ドラマの死には取り入れにくい「緩和ケア」

白い巨塔、財前五郎の「これが死か」に抗議する
私はみていないのですが、新しいテレビドラマ「白い巨塔」では、主人公の財前五郎の死因が、原作の多発性骨髄腫からすい臓がんに変えられていたそうです。これは、多発性骨髄腫がもはや不治の病でなくなくなったためだと思われます。以下の記事は、このドラマでは「緩和ケア」が無視されているという抗議が書かれています。
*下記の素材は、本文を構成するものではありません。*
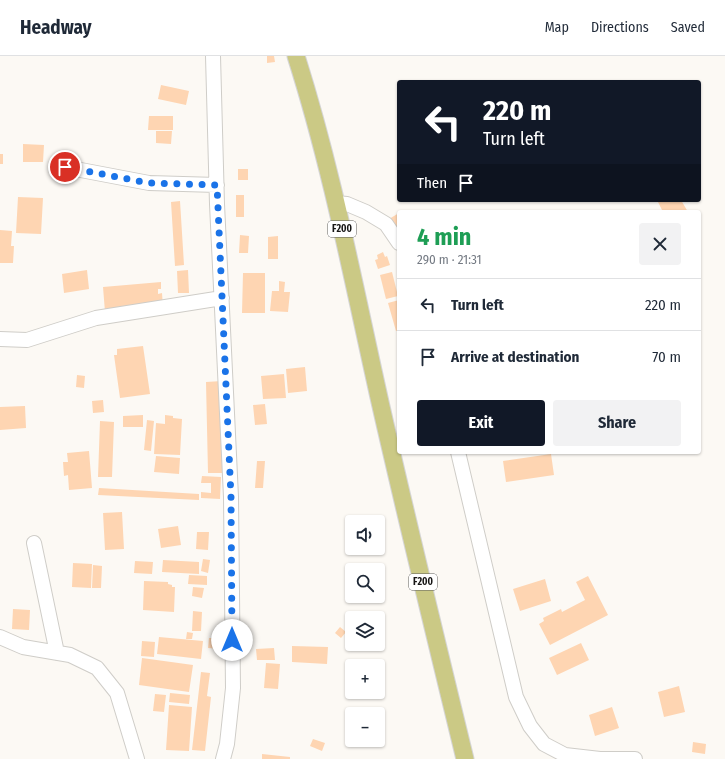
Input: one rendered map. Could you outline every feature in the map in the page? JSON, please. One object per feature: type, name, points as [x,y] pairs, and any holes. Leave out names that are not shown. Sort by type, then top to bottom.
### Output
[{"type":"main road","name":"F200","points":[[296,56],[308,93],[336,203],[381,404],[465,759]]},
{"type":"street","points":[[213,56],[217,185],[231,497],[233,688],[224,759]]},
{"type":"street","points":[[65,167],[149,183],[217,185]]},
{"type":"street","points":[[336,203],[347,204],[366,212],[386,224],[397,240]]},
{"type":"street","points":[[0,339],[27,340],[96,318],[222,298]]},
{"type":"street","points":[[458,454],[516,698],[530,726],[544,744],[565,755],[600,759],[635,759]]},
{"type":"street","points":[[34,543],[57,653]]},
{"type":"street","points":[[0,637],[23,647],[70,655],[97,668],[116,693],[137,759]]},
{"type":"building","points":[[267,56],[274,56],[275,62],[267,63]]},
{"type":"building","points":[[161,85],[189,91],[186,105],[158,99]]},
{"type":"building","points":[[149,116],[173,116],[173,130],[148,130]]},
{"type":"building","points":[[156,131],[172,131],[171,144],[156,143]]},
{"type":"building","points":[[23,144],[44,145],[43,162],[23,162]]},
{"type":"building","points":[[0,154],[3,154],[3,164],[0,164]]},
{"type":"building","points":[[238,169],[248,169],[248,180],[238,180]]},
{"type":"building","points":[[236,195],[244,195],[244,217],[236,217]]},
{"type":"building","points":[[18,197],[43,198],[41,234],[16,233]]},
{"type":"building","points":[[180,201],[184,265],[175,266],[171,202]]},
{"type":"building","points":[[658,202],[682,202],[687,210],[662,210]]},
{"type":"building","points":[[397,214],[397,231],[389,219]]},
{"type":"building","points":[[0,230],[12,231],[11,246],[14,246],[13,263],[0,263]]},
{"type":"building","points":[[240,235],[249,236],[248,253],[239,253]]},
{"type":"building","points":[[278,236],[278,259],[268,259],[268,237]]},
{"type":"building","points":[[383,252],[385,257],[387,256],[390,265],[378,269],[375,260],[378,259],[377,255]]},
{"type":"building","points":[[87,270],[89,289],[64,293],[62,274]]},
{"type":"building","points":[[188,270],[189,293],[178,293],[177,271]]},
{"type":"building","points":[[392,272],[397,296],[386,299],[380,275]]},
{"type":"building","points":[[243,273],[265,273],[265,313],[242,313]]},
{"type":"building","points":[[279,281],[285,282],[284,292],[290,292],[288,312],[270,311],[272,291],[279,291]]},
{"type":"building","points":[[161,282],[161,289],[158,289],[158,294],[162,293],[163,307],[117,307],[117,311],[105,312],[103,287]]},
{"type":"building","points":[[397,301],[396,331],[388,303]]},
{"type":"building","points":[[143,346],[150,394],[120,398],[114,355],[117,355],[117,349]]},
{"type":"building","points":[[305,367],[307,391],[288,393],[286,369]]},
{"type":"building","points":[[284,374],[286,398],[263,399],[261,376]]},
{"type":"building","points":[[77,375],[85,376],[84,388],[76,387]]},
{"type":"building","points":[[222,381],[225,473],[208,473],[206,382]]},
{"type":"building","points":[[103,400],[104,412],[93,413],[92,401]]},
{"type":"building","points":[[265,404],[267,424],[255,425],[253,405]]},
{"type":"building","points":[[25,406],[26,428],[0,430],[0,407]]},
{"type":"building","points":[[143,415],[143,427],[123,427],[123,416]]},
{"type":"building","points":[[165,415],[182,419],[180,455],[154,454],[156,423],[165,424]]},
{"type":"building","points":[[147,420],[154,421],[151,451],[144,450]]},
{"type":"building","points":[[100,421],[114,422],[112,477],[98,477]]},
{"type":"building","points":[[89,451],[92,488],[69,490],[68,475],[64,476],[63,462],[68,462],[67,453]]},
{"type":"building","points":[[551,454],[554,475],[506,482],[503,461]]},
{"type":"building","points":[[156,456],[180,458],[179,474],[154,472]]},
{"type":"building","points":[[257,461],[265,461],[263,488],[255,488]]},
{"type":"building","points":[[202,476],[221,477],[220,499],[201,498],[201,492],[211,493],[211,483],[201,483]]},
{"type":"building","points":[[99,488],[199,494],[199,500],[98,495]]},
{"type":"building","points":[[122,512],[124,549],[105,550],[103,513]]},
{"type":"building","points":[[178,526],[181,545],[161,548],[158,529]]},
{"type":"building","points":[[197,532],[209,532],[208,550],[196,549]]},
{"type":"building","points":[[203,559],[210,560],[208,573],[201,571]]},
{"type":"building","points":[[163,560],[199,562],[199,574],[162,572]]},
{"type":"building","points":[[135,561],[153,562],[152,574],[134,573]]},
{"type":"building","points":[[73,563],[92,564],[91,588],[72,587]]},
{"type":"building","points":[[93,565],[102,566],[101,588],[92,588]]},
{"type":"building","points":[[189,575],[207,576],[207,585],[188,584]]},
{"type":"building","points":[[588,576],[608,615],[550,645],[539,624],[544,621],[543,618],[561,609],[562,612],[585,600],[576,582]]},
{"type":"building","points":[[545,579],[551,601],[520,611],[513,589]]},
{"type":"building","points":[[144,581],[168,582],[168,584],[172,585],[172,587],[175,587],[174,612],[143,610]]},
{"type":"building","points":[[193,587],[204,588],[202,598],[192,596]]},
{"type":"building","points":[[13,609],[30,610],[29,630],[12,629]]},
{"type":"building","points":[[193,611],[202,612],[201,631],[192,631]]},
{"type":"building","points":[[340,627],[345,631],[341,638],[335,633]]},
{"type":"building","points":[[187,632],[193,633],[192,639],[186,639]]},
{"type":"building","points":[[159,637],[203,641],[201,659],[157,654]]},
{"type":"building","points":[[209,638],[223,638],[222,649],[208,648]]},
{"type":"building","points":[[142,641],[155,642],[154,657],[141,656]]},
{"type":"building","points":[[581,643],[589,660],[557,675],[549,658]]},
{"type":"building","points":[[292,646],[328,647],[327,664],[292,662]]},
{"type":"building","points":[[274,648],[275,660],[257,660],[256,649]]},
{"type":"building","points":[[142,658],[193,665],[189,692],[139,685]]},
{"type":"building","points":[[266,663],[280,664],[278,689],[264,688]]},
{"type":"building","points":[[201,672],[210,673],[207,696],[211,697],[205,751],[192,750]]},
{"type":"building","points":[[679,686],[685,712],[664,717],[658,692]]},
{"type":"building","points":[[170,693],[190,695],[189,704],[169,702]]},
{"type":"building","points":[[155,694],[166,695],[164,712],[153,711]]},
{"type":"building","points":[[169,705],[192,707],[189,751],[166,750]]},
{"type":"building","points":[[612,707],[619,728],[595,736],[589,715]]},
{"type":"building","points":[[313,739],[325,743],[322,751],[310,746]]},
{"type":"building","points":[[693,742],[706,744],[705,754],[692,752]]},
{"type":"building","points":[[262,754],[290,757],[290,759],[262,759]]},
{"type":"route","points":[[65,167],[149,183],[217,185],[231,497],[232,640]]}]
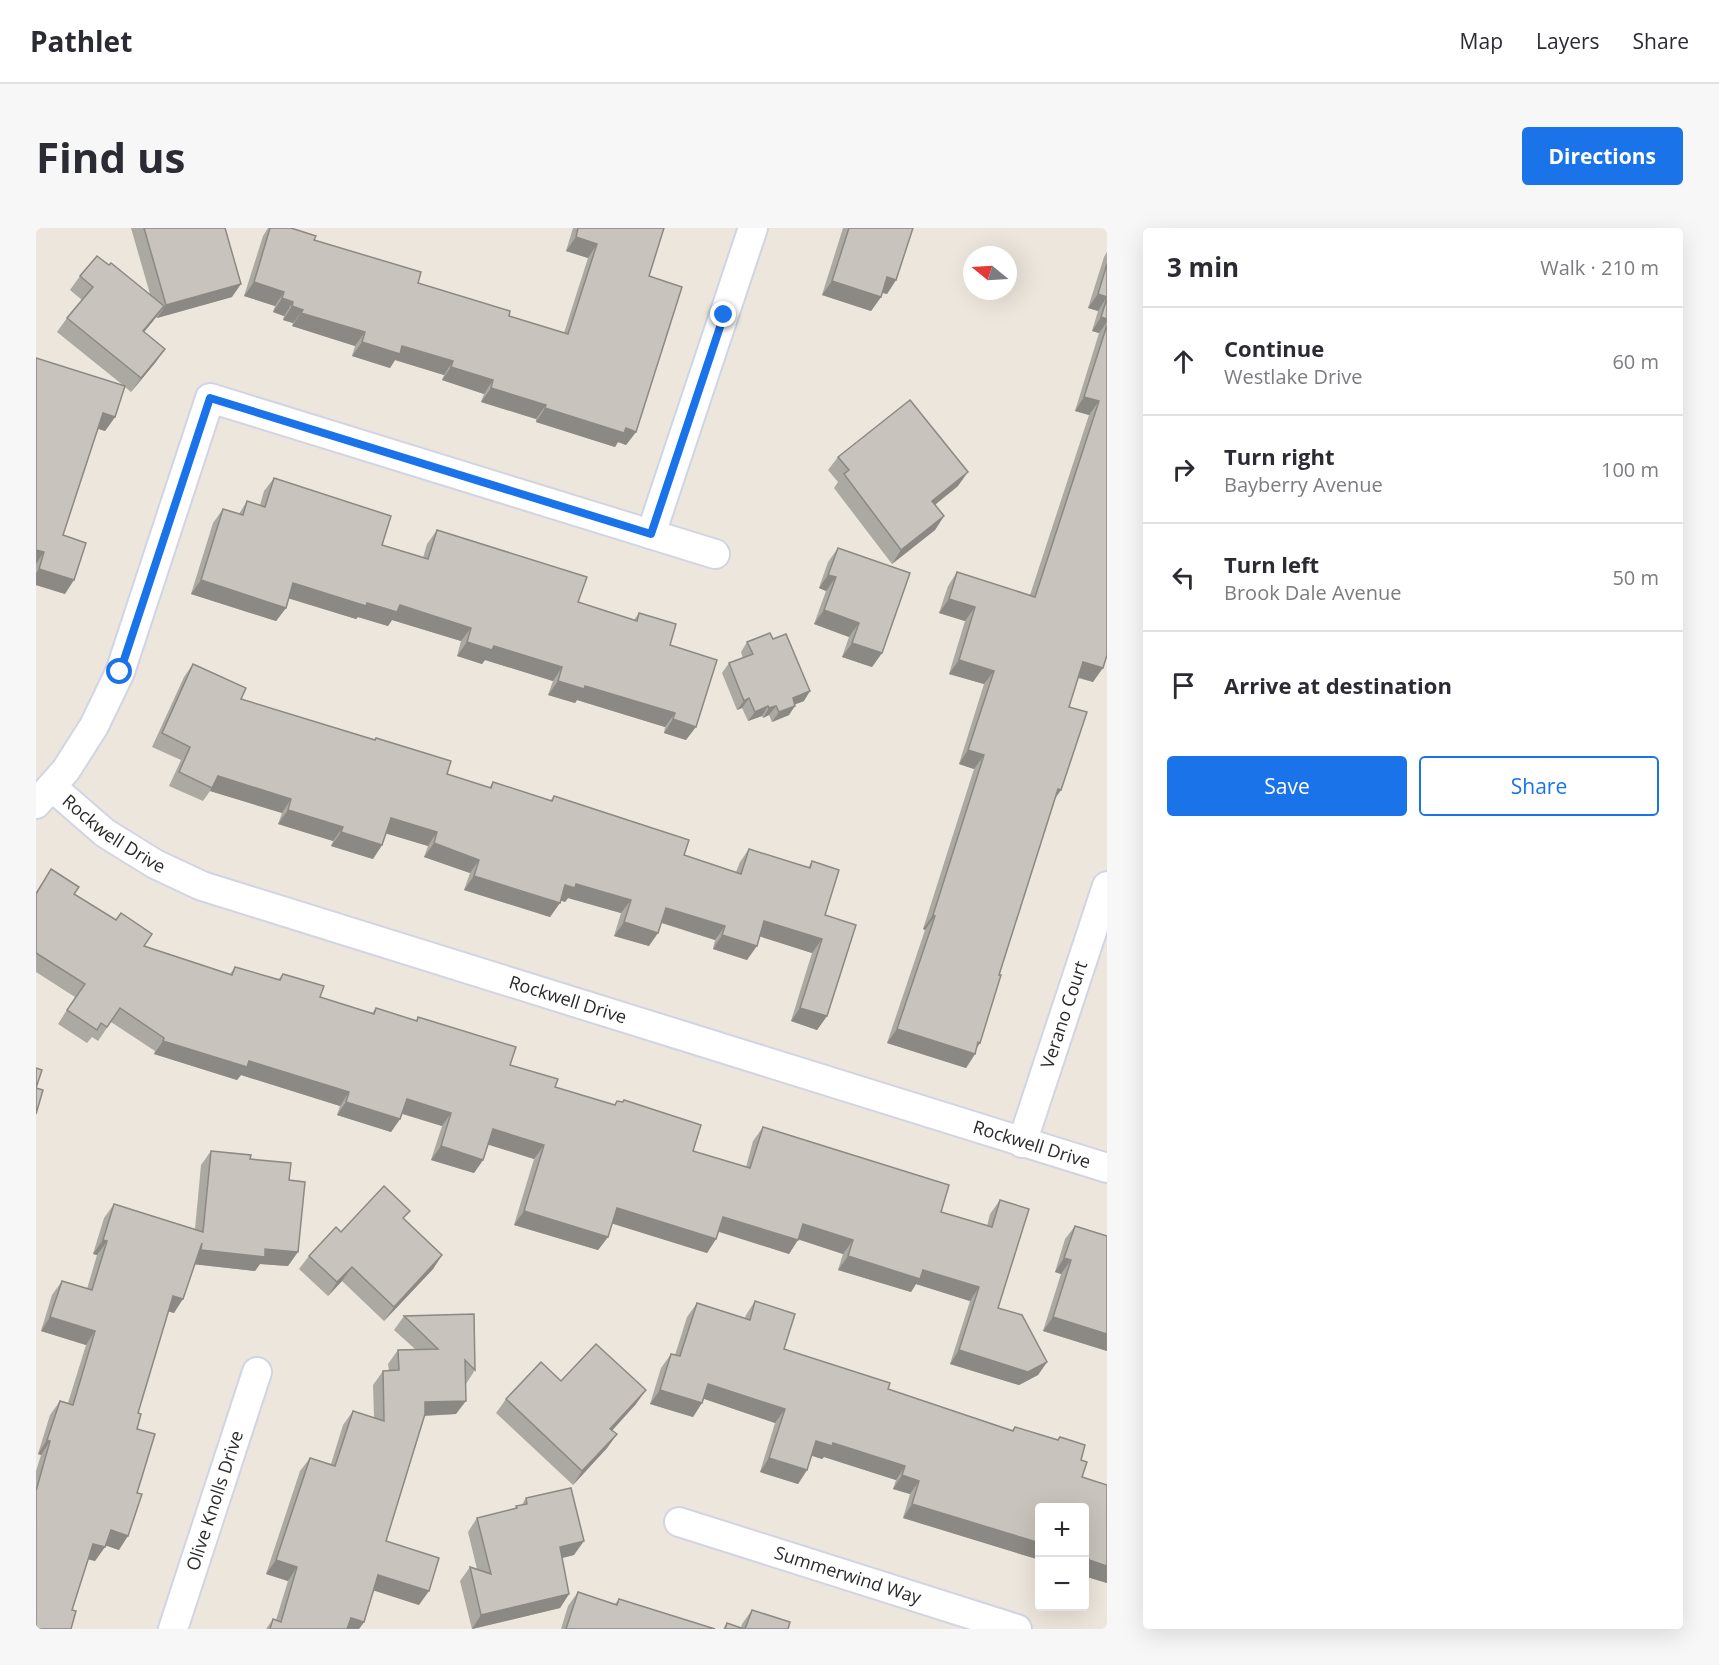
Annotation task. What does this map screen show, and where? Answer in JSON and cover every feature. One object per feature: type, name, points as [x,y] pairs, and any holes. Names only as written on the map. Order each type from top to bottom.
[{"type":"street","points":[[651,534],[753,228]]},
{"type":"street","points":[[44,795],[94,726],[120,672],[210,398],[715,554]]},
{"type":"street","name":"Rockwell Drive","points":[[44,795],[155,864],[202,886],[1107,1168]]},
{"type":"street","name":"Verano Court","points":[[1022,1143],[1107,886]]},
{"type":"street","name":"Olive Knolls Drive","points":[[173,1629],[257,1372]]},
{"type":"street","name":"Summerwind Way","points":[[679,1522],[1017,1629]]},
{"type":"building","points":[[144,228],[225,228],[241,284],[166,305]]},
{"type":"building","points":[[270,228],[291,228],[316,236],[314,240],[421,272],[418,283],[510,311],[509,316],[568,334],[597,244],[576,237],[578,228],[664,228],[649,276],[682,287],[636,432],[626,428],[624,433],[545,408],[546,405],[491,388],[493,380],[451,367],[453,361],[402,346],[400,354],[362,342],[365,332],[301,313],[303,310],[292,306],[293,302],[282,298],[284,292],[254,282]]},
{"type":"building","points":[[849,228],[913,228],[896,280],[887,277],[881,297],[832,281]]},
{"type":"building","points":[[97,256],[109,265],[111,263],[164,306],[143,331],[165,349],[141,378],[67,318],[93,287],[80,276]]},
{"type":"building","points":[[1107,264],[1107,297],[1098,294]]},
{"type":"building","points":[[1107,298],[1107,319],[1101,317]]},
{"type":"building","points":[[1107,325],[1107,655],[1103,668],[1083,662],[1069,707],[1087,712],[1061,790],[1058,789],[975,1054],[897,1029],[935,916],[933,915],[984,755],[968,750],[994,671],[959,660],[975,607],[949,599],[957,572],[1035,597],[1099,401],[1084,397]]},
{"type":"building","points":[[36,358],[125,386],[115,417],[103,413],[63,535],[86,543],[74,580],[39,569],[44,552],[36,550]]},
{"type":"building","points":[[910,400],[968,472],[932,501],[944,516],[901,550],[844,474],[849,470],[838,457]]},
{"type":"building","points":[[274,478],[391,516],[382,545],[428,559],[437,530],[587,577],[578,602],[637,621],[639,613],[676,624],[670,645],[717,660],[696,727],[673,719],[675,713],[585,686],[584,689],[558,681],[562,667],[494,646],[492,650],[467,642],[471,628],[400,605],[397,612],[367,603],[366,606],[293,583],[286,608],[201,580],[223,509],[243,515],[247,501],[265,507]]},
{"type":"building","points":[[838,548],[910,573],[882,653],[852,643],[859,623],[824,610],[836,577],[828,575]]},
{"type":"building","points":[[770,633],[773,639],[786,634],[810,691],[793,698],[795,706],[779,712],[776,706],[769,708],[768,706],[755,712],[749,698],[744,701],[729,663],[753,654],[747,642]]},
{"type":"building","points":[[193,664],[246,688],[241,699],[451,761],[447,774],[491,788],[493,782],[552,801],[554,796],[689,840],[684,855],[741,874],[749,849],[810,868],[812,861],[839,870],[825,915],[856,925],[827,1016],[800,1008],[822,939],[764,921],[757,946],[722,935],[725,926],[666,908],[658,933],[624,922],[631,900],[576,884],[575,888],[565,885],[560,903],[474,876],[479,860],[434,843],[437,832],[391,818],[382,845],[341,832],[343,827],[288,810],[291,799],[218,776],[212,788],[179,772],[190,747],[162,733]]},
{"type":"building","points":[[51,869],[79,887],[74,894],[116,920],[121,913],[152,934],[144,946],[232,975],[235,967],[280,980],[283,974],[324,986],[320,997],[374,1014],[376,1008],[417,1021],[418,1017],[516,1047],[510,1065],[558,1079],[555,1087],[615,1105],[617,1101],[623,1102],[624,1100],[701,1125],[693,1151],[750,1168],[763,1127],[949,1185],[941,1212],[992,1227],[1000,1200],[1029,1209],[998,1308],[1022,1315],[1047,1362],[1028,1372],[959,1350],[979,1287],[923,1270],[920,1279],[848,1256],[853,1240],[803,1224],[798,1240],[723,1217],[716,1239],[617,1208],[608,1237],[524,1211],[544,1145],[493,1129],[483,1160],[441,1146],[451,1113],[407,1099],[400,1119],[346,1102],[349,1092],[249,1061],[247,1067],[163,1041],[164,1038],[120,1008],[107,1027],[101,1023],[97,1030],[67,1010],[85,984],[36,953],[36,894]]},
{"type":"building","points":[[36,1068],[42,1070],[36,1088]]},
{"type":"building","points":[[36,1088],[43,1090],[36,1114]]},
{"type":"building","points":[[211,1151],[251,1155],[250,1159],[291,1163],[289,1180],[305,1182],[298,1252],[265,1249],[265,1257],[201,1250],[202,1243],[183,1299],[173,1296],[138,1413],[141,1414],[137,1429],[155,1434],[137,1493],[142,1494],[128,1536],[111,1530],[105,1547],[93,1544],[72,1610],[76,1611],[71,1629],[36,1629],[36,1491],[50,1441],[47,1440],[60,1401],[73,1405],[95,1331],[50,1317],[62,1281],[92,1290],[107,1241],[103,1240],[114,1204],[203,1232]]},
{"type":"building","points":[[384,1186],[410,1211],[403,1218],[442,1255],[394,1307],[352,1267],[337,1282],[309,1256],[336,1227],[341,1232]]},
{"type":"building","points":[[1075,1226],[1107,1236],[1107,1334],[1053,1317],[1071,1260],[1064,1258]]},
{"type":"building","points":[[755,1301],[795,1314],[784,1349],[890,1383],[888,1389],[1013,1431],[1015,1427],[1058,1440],[1060,1437],[1085,1445],[1081,1460],[1087,1462],[1082,1477],[1107,1485],[1107,1566],[1089,1560],[1089,1503],[1035,1503],[1035,1541],[912,1504],[919,1481],[902,1475],[905,1466],[833,1443],[832,1446],[816,1441],[807,1470],[769,1458],[785,1409],[708,1384],[702,1403],[660,1390],[671,1354],[680,1356],[697,1303],[750,1320]]},
{"type":"building","points":[[474,1314],[475,1370],[465,1360],[466,1401],[425,1402],[425,1414],[386,1541],[439,1558],[429,1591],[378,1575],[364,1622],[351,1618],[347,1629],[270,1629],[273,1619],[281,1622],[297,1567],[276,1560],[310,1458],[335,1466],[353,1411],[384,1421],[383,1371],[399,1370],[398,1350],[438,1349],[404,1316]]},
{"type":"building","points":[[596,1344],[646,1390],[610,1429],[617,1434],[582,1471],[506,1399],[541,1362],[561,1381]]},
{"type":"building","points":[[571,1488],[584,1541],[560,1547],[569,1594],[481,1615],[470,1567],[491,1574],[477,1518],[527,1504],[526,1498]]},
{"type":"building","points":[[578,1592],[617,1605],[619,1599],[715,1629],[566,1629]]},
{"type":"building","points":[[752,1610],[790,1622],[788,1629],[745,1629]]},
{"type":"building","points":[[727,1623],[744,1629],[725,1629]]},
{"type":"route","points":[[120,672],[210,398],[651,534],[724,315]]}]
興味深いので、抜粋して紹介します。


岡田准一演ずる財前五郎の臨終の場面、私は緩和ケア医としてどうしても納得いかない部分がありました。

臨終の場面を、私が記憶している範囲で振り返ります。

(家族や多くの医師が見守る中、医学部長が訪室)
あっちへ行け…用はない
(医学部長ですよ、と声をかけられても)
用はない…あっちへ行け…用はない ううっ… 怖い…怖い…
苦しい… 苦しい… 息ができない… ああ…
疲れた… 疲れた…少し…少し休む…
(心電図モニターのアラーム音)
ああ…これが…死か…
(心電図モニターが心停止を示し、アラーム音が鳴り続ける)
午前3時39分 ご臨終です

財前五郎が最期「これが死か」と呟いて旅立つ。亡くなる間際に見られた混乱は、おそらく脳梗塞や終末期せん妄によるものと思われますが、最期に非常に苦しむ描写がされています。しかし、このような死に方が、現代における「これが死」といえるのでしょうか。

前作、唐沢寿明が演じた「白い巨塔」がつくられた2003年から16年。医療者が緩和ケアを学ぶ機会が増え、治療を担う病院に緩和ケアチームが整備されました。終末期の呼吸困難感やせん妄症状は、適切な緩和ケアの治療によって十分緩和することができる時代になりました。緩和ケアが以前よりは普及した我が国における死として、「これが死」とすることには強く抗議したいのです。少なくとも“現代版”とされた「白い巨塔」において、財前五郎が緩和ケアを受けていなかったことは間違いありません。

私が抗議する理由は、ドラマを見た一般の方が、癌は苦しんで死ぬものなのだと受け止めることを懸念するからです。ましてや、もし癌で、特に膵臓癌で闘病中の方からすれば、自分もこのような最期になるのかと恐ろしさを感じたに違いありません。

今でも、皆さんにとって癌の最期は苦しむものなのでしょうか。もしそうだとしたら、それは緩和ケアに携わる医療者として残念でなりません。次に白い巨塔がつくられることがあるならば、そのときの財前五郎が当然のように緩和ケアを受ける世の中であってほしいものです。


家族への負担、闘病期間の長さとその予測、麻薬性鎮痛薬による鎮痛、認知症になる可能性、、、などなどなどを考えると、私自身はがんで死ぬことはがん以外の病気で死ぬよりも望ましいと考えていますが、皆様はいかがでしょうか?